The 78-year-old, a retired GP who grew up in Manchester after the Second World War, said: “Every person who dies is a world in themself – if you save one life you save the whole world.
“Yosef’s loss to me is the loss of a whole world. He was the pride of the family, as is his older brother (Asher Guedalia) who went straight back into the army after our week of mourning.
“We are incredibly proud of him – he was a real hero,” he continued. “When the attack came, he was in Jerusalem with his family. He got straight into his car, drove to his base, and picked up his friends.
“His mission was to get to the (Kfar Aza) kibbutz. He went into the kibbutz four times, saving hostages and taking out hostages.”
Mr Zuckerbrod was born in Krakow just weeks after the Second World War ended in Europe.
His Polish-Jewish parents escaped a concentration camp with their two children in 1942 but the family were later separated.

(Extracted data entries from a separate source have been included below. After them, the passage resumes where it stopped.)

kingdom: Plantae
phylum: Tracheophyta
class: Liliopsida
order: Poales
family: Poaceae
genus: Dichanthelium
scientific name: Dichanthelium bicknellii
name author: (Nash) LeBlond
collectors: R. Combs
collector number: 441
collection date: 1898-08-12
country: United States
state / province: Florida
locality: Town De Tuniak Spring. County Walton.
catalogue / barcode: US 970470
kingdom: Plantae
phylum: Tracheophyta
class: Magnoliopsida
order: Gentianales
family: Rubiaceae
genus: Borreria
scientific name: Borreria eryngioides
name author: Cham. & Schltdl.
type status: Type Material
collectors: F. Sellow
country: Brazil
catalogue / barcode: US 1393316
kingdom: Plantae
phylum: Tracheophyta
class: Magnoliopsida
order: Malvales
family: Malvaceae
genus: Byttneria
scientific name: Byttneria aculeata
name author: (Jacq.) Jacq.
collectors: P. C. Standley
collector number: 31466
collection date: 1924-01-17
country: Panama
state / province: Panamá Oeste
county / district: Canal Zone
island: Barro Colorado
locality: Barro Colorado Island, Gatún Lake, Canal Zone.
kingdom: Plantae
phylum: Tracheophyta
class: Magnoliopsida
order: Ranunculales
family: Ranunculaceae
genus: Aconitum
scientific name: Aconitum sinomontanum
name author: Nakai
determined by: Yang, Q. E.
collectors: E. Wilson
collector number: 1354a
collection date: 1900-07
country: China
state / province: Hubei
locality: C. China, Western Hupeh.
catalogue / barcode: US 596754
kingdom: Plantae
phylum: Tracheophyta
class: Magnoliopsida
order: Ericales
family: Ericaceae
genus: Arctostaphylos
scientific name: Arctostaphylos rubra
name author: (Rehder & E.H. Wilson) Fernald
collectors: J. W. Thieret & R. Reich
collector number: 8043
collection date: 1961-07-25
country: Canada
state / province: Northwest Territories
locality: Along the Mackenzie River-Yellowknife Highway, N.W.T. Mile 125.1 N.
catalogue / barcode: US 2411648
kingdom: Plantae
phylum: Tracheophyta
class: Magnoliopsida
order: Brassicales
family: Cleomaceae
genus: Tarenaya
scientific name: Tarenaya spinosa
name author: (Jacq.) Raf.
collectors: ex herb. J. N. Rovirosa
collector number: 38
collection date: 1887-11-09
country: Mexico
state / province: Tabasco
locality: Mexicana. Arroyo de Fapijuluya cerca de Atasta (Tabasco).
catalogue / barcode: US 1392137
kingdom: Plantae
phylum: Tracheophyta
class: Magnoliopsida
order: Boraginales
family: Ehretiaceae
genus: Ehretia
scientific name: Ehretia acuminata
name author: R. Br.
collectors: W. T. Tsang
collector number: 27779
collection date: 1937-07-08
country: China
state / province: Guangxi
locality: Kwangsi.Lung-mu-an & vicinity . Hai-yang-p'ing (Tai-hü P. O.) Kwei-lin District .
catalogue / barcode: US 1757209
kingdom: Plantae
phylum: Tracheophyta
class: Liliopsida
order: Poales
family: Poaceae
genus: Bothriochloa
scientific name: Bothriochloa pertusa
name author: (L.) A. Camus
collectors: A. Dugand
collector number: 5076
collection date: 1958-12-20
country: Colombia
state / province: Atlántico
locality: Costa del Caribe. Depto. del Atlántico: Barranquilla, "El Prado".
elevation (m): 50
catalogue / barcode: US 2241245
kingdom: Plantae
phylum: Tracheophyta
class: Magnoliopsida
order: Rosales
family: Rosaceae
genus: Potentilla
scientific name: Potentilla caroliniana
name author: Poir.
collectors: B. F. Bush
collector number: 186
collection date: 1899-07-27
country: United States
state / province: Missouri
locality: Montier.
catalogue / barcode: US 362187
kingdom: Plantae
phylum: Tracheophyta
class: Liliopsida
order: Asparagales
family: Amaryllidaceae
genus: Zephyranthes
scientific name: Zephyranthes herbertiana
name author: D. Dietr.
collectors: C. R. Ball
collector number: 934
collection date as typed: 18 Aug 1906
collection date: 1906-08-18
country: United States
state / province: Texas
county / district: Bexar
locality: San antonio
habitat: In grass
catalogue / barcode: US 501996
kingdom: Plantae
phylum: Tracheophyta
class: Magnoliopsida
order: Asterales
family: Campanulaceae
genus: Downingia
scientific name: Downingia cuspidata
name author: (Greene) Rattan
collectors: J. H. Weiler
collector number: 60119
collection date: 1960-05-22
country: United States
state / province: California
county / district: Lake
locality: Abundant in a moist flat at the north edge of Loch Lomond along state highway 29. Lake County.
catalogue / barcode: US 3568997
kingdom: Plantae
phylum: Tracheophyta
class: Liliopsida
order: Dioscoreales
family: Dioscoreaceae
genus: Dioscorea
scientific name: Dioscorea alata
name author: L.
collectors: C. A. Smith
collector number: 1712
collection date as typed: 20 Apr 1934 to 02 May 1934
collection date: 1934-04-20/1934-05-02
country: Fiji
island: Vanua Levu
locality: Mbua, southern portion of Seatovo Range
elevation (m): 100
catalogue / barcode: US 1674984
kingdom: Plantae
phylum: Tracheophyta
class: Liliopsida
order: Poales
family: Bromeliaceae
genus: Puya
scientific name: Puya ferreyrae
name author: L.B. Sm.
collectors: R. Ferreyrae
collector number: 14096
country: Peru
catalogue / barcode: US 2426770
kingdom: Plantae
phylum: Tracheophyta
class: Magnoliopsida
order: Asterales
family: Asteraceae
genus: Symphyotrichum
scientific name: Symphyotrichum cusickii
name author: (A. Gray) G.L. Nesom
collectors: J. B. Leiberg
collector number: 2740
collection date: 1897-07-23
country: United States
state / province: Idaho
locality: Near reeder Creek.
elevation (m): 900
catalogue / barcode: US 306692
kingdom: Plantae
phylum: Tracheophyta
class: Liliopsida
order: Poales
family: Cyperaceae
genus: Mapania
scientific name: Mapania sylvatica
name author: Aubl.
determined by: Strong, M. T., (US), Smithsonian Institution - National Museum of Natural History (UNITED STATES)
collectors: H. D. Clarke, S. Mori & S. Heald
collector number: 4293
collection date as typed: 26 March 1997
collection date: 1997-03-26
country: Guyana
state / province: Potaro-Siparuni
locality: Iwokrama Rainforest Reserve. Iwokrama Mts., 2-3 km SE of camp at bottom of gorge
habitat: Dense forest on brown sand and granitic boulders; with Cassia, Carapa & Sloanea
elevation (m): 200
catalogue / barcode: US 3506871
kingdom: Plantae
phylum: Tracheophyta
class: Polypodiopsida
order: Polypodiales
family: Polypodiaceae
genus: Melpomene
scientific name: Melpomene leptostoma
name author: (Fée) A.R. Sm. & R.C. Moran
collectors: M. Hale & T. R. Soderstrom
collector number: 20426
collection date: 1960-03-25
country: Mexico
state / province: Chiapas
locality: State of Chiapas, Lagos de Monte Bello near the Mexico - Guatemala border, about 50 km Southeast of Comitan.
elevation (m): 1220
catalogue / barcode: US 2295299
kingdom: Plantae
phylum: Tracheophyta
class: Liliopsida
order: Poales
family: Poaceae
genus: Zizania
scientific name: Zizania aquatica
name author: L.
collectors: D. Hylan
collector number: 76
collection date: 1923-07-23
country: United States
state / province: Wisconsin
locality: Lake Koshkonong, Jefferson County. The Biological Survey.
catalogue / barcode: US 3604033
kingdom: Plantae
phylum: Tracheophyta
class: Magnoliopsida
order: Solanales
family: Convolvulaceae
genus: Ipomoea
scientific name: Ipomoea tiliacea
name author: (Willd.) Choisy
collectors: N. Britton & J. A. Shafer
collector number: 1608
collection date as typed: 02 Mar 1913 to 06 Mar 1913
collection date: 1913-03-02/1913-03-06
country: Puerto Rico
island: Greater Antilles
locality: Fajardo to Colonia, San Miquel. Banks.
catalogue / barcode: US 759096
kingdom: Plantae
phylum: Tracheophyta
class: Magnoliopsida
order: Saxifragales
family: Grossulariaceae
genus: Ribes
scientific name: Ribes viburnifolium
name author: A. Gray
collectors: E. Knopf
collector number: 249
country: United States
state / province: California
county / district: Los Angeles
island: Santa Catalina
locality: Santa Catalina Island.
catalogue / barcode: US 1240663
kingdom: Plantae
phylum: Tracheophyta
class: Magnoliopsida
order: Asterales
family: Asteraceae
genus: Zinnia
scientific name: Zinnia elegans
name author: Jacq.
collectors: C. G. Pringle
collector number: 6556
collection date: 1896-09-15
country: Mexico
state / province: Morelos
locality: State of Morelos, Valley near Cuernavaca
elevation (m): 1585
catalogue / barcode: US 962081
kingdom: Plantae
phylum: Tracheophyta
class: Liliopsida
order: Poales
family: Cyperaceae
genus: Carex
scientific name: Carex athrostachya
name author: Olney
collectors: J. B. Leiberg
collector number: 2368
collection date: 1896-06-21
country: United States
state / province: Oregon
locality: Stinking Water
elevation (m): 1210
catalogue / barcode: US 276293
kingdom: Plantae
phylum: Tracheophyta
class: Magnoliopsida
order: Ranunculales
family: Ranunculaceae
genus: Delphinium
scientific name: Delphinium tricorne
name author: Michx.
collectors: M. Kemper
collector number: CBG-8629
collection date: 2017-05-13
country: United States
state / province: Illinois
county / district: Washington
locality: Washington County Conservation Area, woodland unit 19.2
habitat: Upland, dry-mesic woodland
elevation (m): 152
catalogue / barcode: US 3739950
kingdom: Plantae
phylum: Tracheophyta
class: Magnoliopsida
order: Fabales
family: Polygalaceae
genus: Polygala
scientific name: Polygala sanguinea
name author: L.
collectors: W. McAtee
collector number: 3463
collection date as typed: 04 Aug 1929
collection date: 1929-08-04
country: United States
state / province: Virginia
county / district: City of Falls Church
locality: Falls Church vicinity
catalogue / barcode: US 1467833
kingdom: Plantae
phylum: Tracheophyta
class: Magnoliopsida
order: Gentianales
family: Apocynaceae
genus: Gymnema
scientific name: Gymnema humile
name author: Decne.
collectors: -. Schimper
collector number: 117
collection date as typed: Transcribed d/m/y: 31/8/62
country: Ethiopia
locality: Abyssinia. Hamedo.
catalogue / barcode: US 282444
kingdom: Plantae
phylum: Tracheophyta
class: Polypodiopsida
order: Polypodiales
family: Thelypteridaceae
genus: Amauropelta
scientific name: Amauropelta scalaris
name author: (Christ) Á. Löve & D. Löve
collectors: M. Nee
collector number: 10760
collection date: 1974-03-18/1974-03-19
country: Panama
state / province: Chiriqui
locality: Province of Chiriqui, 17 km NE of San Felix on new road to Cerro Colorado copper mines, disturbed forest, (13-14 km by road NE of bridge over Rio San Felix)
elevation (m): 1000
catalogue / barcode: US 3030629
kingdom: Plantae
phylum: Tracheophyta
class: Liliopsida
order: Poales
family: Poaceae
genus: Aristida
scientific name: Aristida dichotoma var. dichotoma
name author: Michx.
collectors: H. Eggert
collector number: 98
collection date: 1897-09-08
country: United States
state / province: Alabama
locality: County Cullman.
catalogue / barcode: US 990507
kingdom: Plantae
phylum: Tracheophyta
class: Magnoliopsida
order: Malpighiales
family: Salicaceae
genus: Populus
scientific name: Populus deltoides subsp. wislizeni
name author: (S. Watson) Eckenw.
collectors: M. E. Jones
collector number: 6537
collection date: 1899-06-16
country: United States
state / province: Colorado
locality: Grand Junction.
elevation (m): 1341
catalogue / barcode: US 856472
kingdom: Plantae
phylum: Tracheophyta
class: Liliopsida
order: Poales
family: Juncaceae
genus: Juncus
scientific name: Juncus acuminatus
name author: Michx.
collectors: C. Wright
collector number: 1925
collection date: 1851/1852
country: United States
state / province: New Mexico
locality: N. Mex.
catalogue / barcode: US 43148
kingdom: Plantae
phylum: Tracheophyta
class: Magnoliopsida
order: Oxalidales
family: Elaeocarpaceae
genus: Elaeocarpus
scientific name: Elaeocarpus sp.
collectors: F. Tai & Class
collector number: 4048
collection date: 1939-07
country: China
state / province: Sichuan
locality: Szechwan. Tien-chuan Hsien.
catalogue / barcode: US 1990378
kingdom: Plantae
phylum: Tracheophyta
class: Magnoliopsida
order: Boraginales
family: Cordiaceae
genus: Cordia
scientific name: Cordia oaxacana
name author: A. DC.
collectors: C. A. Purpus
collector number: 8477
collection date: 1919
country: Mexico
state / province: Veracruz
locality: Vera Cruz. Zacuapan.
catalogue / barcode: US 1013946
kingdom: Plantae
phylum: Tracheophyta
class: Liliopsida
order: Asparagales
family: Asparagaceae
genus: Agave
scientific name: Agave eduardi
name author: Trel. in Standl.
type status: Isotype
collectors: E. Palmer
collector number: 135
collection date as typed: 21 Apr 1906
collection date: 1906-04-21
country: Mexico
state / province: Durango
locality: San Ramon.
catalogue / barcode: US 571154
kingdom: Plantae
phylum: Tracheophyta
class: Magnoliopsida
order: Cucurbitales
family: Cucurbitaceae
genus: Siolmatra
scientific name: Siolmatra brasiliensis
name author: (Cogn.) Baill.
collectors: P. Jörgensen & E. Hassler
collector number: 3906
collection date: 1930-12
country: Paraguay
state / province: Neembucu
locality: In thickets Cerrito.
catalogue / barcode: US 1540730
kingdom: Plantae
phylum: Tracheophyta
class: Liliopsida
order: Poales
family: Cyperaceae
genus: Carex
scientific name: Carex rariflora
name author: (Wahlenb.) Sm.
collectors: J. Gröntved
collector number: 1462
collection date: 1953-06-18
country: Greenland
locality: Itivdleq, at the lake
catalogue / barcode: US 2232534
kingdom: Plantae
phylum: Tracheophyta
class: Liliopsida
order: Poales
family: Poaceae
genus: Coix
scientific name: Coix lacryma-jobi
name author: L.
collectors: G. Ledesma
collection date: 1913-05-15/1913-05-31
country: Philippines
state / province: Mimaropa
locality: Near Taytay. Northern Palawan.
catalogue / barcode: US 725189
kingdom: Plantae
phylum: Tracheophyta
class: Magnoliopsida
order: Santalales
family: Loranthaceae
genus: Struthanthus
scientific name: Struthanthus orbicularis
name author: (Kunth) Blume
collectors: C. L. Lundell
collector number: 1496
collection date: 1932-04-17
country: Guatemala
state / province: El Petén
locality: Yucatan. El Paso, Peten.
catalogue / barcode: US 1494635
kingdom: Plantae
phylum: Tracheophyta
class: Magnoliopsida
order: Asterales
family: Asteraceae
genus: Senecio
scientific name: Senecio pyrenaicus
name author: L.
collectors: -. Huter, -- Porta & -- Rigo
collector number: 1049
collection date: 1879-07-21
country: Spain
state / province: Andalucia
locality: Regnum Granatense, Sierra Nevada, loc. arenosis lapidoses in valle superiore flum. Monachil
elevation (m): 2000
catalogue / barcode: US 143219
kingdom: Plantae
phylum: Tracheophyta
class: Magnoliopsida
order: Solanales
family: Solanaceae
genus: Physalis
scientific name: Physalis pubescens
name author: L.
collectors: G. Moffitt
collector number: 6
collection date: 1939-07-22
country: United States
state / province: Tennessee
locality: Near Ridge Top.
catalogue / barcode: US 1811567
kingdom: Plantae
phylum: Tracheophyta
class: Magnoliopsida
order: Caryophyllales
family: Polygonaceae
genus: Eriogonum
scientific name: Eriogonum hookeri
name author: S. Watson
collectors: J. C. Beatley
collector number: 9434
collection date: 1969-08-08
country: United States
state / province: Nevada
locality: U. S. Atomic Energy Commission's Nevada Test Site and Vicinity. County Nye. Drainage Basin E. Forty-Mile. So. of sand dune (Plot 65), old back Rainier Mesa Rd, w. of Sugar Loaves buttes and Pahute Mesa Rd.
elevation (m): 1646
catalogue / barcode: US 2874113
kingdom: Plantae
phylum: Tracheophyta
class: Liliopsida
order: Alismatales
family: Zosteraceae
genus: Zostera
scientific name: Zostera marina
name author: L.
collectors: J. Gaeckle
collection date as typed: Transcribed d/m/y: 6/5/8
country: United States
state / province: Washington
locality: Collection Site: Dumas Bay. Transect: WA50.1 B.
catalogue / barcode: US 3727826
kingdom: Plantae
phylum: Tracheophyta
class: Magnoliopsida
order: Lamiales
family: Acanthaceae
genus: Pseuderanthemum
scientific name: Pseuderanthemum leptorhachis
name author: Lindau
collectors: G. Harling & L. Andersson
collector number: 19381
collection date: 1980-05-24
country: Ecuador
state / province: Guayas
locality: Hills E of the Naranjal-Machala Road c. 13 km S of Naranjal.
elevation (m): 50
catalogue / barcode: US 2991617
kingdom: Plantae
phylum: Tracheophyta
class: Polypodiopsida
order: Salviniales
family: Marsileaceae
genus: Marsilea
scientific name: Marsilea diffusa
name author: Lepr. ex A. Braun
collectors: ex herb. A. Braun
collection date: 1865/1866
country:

He said his elder siblings were killed by Poles who had agreed to hide them but feared persecution by the Nazis, while his parents fled to Krakow after they were liberated by the Soviet army.
Mr Zuckerbrod said: “Hamas’s pogrom is part of one long, tragic story for the Jewish people.
“In the end, the fate of the Jews was the same wherever they went (but) I never thought it would happen in Israel, not in my wildest imagination.
“This time we’ve got nowhere to run.”